The request →
Please keep only the rows below that contain the string "number", and copy each of those rows in full. Case counts, so a form with different capitalization does not match.

The records →
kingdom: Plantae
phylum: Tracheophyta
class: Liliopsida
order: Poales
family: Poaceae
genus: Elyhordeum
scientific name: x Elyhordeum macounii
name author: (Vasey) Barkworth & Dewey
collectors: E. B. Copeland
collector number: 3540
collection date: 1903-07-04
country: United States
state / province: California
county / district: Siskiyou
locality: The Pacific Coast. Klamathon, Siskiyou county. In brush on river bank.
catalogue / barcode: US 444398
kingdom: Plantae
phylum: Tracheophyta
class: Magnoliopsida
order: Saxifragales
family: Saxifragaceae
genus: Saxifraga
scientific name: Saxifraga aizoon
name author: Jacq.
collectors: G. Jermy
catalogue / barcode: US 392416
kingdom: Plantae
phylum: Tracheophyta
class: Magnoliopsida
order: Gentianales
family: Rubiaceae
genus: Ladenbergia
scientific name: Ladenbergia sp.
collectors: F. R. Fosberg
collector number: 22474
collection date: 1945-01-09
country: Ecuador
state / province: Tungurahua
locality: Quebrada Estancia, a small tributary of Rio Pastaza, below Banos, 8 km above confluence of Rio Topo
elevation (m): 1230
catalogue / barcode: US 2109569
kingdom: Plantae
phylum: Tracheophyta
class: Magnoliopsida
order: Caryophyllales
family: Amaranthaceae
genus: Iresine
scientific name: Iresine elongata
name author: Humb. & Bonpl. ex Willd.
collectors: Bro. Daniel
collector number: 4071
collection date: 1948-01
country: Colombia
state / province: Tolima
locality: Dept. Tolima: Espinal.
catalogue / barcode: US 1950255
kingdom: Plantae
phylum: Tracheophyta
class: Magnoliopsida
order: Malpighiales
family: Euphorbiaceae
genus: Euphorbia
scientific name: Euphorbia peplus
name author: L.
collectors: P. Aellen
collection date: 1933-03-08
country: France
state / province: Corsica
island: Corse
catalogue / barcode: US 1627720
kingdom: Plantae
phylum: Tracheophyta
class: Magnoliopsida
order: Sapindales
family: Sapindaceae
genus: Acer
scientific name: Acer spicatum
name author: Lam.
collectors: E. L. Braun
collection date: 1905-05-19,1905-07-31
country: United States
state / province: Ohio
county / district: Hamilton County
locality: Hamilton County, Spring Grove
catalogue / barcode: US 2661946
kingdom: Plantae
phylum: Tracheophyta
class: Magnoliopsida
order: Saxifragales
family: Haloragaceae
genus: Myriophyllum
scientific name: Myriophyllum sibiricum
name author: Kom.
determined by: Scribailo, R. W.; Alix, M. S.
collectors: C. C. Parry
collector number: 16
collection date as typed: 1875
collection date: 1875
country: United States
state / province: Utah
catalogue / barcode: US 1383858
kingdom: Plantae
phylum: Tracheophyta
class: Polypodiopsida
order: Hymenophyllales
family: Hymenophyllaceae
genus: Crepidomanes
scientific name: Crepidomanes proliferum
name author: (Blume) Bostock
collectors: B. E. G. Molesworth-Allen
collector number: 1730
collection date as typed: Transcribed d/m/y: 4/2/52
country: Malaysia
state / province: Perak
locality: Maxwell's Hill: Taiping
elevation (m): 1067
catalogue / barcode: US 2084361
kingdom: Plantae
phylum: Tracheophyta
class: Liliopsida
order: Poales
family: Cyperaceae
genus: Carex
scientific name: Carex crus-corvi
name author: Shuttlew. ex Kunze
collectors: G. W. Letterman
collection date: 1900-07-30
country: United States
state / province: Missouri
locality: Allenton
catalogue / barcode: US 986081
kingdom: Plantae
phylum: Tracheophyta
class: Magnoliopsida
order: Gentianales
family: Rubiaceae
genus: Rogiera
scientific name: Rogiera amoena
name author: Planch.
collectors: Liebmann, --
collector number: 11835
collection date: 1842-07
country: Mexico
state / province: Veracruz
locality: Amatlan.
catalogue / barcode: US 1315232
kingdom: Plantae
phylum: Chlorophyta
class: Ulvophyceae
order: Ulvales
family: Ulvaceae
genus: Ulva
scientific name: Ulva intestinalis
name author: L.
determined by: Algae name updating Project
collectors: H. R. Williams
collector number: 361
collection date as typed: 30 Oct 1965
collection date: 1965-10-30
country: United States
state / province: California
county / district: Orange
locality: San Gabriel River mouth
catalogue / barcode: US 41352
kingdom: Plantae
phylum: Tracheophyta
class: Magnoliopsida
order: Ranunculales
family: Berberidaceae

Task output →
collector number: 3540
collector number: 22474
collector number: 4071
collector number: 16
collector number: 1730
collector number: 11835
collector number: 361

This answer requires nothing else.